*Exercise details*. Copy out word for word the part of the records that opens with the line containing "entry: value=5.29 unit=A" and closes with the line containing "Value: value=360 unit=kPa", both included.

━━━━━ Excerpted records

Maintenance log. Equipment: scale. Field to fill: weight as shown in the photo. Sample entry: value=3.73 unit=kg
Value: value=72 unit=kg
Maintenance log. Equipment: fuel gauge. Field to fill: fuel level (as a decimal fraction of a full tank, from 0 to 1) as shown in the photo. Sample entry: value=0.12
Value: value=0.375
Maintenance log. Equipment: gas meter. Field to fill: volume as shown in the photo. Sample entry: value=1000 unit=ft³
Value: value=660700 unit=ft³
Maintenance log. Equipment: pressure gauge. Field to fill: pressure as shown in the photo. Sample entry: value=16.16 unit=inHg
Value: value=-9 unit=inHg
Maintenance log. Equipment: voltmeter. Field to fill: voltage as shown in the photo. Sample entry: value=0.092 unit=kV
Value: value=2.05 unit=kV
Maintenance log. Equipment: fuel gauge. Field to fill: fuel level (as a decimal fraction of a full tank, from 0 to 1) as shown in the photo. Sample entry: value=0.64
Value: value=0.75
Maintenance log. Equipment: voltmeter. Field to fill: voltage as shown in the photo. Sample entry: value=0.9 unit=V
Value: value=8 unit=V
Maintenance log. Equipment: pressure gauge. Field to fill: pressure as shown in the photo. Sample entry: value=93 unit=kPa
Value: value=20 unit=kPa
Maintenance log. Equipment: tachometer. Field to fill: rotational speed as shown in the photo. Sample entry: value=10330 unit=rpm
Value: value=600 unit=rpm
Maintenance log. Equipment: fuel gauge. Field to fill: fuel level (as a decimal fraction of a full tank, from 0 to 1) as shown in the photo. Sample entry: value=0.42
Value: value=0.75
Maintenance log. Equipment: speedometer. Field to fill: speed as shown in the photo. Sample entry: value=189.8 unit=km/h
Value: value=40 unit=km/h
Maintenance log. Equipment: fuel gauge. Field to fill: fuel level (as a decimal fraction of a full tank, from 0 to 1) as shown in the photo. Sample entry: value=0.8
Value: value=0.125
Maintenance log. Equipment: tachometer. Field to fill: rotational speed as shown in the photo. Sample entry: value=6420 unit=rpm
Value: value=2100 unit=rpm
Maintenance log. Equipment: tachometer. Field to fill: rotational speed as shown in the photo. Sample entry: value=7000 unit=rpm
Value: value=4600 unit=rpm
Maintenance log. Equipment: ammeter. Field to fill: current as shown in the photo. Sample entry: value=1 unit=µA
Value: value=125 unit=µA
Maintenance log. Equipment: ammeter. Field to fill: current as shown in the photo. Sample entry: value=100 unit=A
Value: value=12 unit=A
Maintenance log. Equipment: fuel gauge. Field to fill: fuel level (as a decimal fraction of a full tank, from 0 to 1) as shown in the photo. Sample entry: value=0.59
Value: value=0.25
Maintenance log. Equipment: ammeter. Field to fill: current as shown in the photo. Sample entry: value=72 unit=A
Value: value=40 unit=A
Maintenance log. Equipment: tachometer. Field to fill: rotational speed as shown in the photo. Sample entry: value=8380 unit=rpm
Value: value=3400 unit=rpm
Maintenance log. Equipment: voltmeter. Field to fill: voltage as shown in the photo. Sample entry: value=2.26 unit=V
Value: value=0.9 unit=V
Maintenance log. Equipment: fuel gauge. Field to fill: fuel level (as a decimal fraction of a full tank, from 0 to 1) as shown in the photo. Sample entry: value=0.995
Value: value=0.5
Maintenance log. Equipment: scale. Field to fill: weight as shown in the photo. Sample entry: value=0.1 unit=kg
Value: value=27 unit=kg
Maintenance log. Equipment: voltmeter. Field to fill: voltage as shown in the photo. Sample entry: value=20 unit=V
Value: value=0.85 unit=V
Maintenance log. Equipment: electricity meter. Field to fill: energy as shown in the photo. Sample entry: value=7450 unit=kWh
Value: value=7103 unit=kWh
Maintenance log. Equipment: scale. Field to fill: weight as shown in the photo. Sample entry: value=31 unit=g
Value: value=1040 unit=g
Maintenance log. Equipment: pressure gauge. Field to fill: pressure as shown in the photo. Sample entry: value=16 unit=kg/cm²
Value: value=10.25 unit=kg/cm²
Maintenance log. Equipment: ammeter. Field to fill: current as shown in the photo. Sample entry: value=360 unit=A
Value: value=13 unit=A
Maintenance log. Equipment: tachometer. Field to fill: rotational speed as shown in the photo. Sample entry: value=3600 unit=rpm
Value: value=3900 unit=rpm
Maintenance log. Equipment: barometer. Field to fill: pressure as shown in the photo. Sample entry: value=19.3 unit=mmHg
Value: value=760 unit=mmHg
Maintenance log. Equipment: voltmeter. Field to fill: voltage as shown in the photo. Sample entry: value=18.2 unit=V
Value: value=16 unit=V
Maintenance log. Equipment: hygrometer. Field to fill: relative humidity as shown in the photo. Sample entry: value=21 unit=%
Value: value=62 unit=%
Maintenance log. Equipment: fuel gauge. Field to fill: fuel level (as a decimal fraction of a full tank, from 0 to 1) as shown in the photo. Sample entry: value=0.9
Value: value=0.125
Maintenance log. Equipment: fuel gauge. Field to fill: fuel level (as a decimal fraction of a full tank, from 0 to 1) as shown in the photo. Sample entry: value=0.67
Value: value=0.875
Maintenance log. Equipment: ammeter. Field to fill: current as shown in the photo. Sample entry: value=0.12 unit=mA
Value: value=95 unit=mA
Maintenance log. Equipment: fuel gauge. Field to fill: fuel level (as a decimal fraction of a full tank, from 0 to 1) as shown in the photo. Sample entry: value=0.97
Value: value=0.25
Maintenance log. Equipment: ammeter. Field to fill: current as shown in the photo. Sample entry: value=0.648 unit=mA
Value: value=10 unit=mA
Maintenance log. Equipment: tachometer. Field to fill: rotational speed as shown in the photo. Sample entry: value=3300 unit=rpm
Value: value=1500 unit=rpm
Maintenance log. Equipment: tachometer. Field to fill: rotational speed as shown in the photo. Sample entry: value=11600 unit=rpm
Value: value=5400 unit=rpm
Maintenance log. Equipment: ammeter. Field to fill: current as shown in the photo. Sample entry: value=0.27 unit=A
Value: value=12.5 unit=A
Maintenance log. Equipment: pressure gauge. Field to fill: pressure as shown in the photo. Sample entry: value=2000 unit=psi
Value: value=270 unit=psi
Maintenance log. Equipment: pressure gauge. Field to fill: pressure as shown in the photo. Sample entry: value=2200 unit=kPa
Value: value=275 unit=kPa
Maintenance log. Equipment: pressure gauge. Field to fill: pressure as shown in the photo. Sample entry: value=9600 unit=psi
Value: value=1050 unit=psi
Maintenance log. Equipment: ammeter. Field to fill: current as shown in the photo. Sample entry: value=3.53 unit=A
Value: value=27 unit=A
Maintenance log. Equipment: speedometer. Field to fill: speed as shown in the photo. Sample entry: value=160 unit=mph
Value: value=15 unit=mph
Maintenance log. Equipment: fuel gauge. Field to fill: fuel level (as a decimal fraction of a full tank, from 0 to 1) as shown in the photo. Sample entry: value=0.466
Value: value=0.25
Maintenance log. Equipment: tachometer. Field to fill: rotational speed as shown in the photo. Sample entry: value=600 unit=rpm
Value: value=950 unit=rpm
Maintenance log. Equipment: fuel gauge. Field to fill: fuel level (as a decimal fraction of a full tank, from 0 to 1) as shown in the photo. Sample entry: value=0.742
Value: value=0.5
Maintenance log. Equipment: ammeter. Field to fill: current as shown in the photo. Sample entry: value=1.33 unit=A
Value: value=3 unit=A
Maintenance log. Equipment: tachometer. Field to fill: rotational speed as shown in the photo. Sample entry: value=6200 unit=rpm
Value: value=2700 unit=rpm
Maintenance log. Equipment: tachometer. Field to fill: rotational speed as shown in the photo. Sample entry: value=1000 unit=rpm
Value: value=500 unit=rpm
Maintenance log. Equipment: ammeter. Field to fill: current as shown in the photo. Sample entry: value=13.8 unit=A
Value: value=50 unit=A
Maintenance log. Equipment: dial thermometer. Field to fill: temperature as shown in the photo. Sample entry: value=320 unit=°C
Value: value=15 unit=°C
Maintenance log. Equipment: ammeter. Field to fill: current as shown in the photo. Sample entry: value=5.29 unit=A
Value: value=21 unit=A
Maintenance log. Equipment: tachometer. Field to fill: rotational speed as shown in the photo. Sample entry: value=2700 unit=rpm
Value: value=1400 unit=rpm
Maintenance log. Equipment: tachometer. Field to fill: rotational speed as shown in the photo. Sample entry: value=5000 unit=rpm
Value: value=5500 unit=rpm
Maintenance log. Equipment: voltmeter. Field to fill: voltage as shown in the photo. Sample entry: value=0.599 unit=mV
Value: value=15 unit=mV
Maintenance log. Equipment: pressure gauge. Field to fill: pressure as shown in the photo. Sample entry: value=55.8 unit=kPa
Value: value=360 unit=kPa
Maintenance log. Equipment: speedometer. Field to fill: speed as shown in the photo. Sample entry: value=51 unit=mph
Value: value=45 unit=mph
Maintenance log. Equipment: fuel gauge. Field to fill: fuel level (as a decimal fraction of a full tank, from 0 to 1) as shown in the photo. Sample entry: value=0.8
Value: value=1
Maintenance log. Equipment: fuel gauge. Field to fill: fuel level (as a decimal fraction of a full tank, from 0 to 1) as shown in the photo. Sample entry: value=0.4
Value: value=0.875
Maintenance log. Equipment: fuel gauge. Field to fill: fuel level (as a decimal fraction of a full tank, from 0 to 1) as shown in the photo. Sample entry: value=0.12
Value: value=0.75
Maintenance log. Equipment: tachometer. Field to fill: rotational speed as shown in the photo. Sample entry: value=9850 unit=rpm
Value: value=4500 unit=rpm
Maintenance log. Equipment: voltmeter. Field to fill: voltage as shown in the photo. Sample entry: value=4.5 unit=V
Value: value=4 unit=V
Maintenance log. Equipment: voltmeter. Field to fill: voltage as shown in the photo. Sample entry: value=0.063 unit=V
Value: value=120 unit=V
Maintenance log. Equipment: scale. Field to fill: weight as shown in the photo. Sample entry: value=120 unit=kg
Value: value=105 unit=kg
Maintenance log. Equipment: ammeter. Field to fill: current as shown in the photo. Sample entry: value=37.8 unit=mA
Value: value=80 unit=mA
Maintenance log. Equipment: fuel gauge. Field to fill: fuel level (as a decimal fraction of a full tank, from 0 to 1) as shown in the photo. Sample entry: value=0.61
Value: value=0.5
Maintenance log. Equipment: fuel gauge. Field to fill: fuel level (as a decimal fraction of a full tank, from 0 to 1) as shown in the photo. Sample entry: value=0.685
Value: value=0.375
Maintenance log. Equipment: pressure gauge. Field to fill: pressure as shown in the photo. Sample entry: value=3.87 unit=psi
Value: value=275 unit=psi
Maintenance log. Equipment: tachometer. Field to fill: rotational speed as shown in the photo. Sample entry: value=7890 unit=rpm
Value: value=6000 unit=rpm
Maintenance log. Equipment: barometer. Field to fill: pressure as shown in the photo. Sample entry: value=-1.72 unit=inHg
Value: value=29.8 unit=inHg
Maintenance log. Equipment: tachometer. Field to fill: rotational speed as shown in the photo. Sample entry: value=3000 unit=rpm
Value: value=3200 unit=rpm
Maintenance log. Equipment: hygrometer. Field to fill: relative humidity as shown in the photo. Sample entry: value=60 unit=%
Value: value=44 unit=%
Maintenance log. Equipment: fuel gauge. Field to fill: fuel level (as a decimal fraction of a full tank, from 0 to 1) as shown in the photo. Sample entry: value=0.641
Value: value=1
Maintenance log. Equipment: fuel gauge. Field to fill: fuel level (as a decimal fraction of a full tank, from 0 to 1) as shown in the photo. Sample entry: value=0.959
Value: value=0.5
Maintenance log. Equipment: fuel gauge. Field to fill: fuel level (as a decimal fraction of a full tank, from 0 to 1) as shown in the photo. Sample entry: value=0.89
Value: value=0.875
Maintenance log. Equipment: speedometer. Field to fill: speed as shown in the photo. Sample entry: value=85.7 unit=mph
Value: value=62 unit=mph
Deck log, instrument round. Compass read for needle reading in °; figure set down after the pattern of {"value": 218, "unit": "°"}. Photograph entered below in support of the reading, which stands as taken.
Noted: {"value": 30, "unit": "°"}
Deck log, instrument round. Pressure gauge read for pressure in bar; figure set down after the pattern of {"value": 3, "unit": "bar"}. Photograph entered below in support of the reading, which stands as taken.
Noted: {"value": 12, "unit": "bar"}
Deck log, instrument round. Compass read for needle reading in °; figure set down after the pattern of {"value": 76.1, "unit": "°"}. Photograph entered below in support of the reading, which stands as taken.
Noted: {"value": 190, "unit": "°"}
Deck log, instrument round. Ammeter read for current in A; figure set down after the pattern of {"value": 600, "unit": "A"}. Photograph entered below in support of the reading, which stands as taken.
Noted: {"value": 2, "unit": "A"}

━━━━━━━━━━

*Response to this task*.
Maintenance log. Equipment: ammeter. Field to fill: current as shown in the photo. Sample entry: value=5.29 unit=A
Value: value=21 unit=A
Maintenance log. Equipment: tachometer. Field to fill: rotational speed as shown in the photo. Sample entry: value=2700 unit=rpm
Value: value=1400 unit=rpm
Maintenance log. Equipment: tachometer. Field to fill: rotational speed as shown in the photo. Sample entry: value=5000 unit=rpm
Value: value=5500 unit=rpm
Maintenance log. Equipment: voltmeter. Field to fill: voltage as shown in the photo. Sample entry: value=0.599 unit=mV
Value: value=15 unit=mV
Maintenance log. Equipment: pressure gauge. Field to fill: pressure as shown in the photo. Sample entry: value=55.8 unit=kPa
Value: value=360 unit=kPa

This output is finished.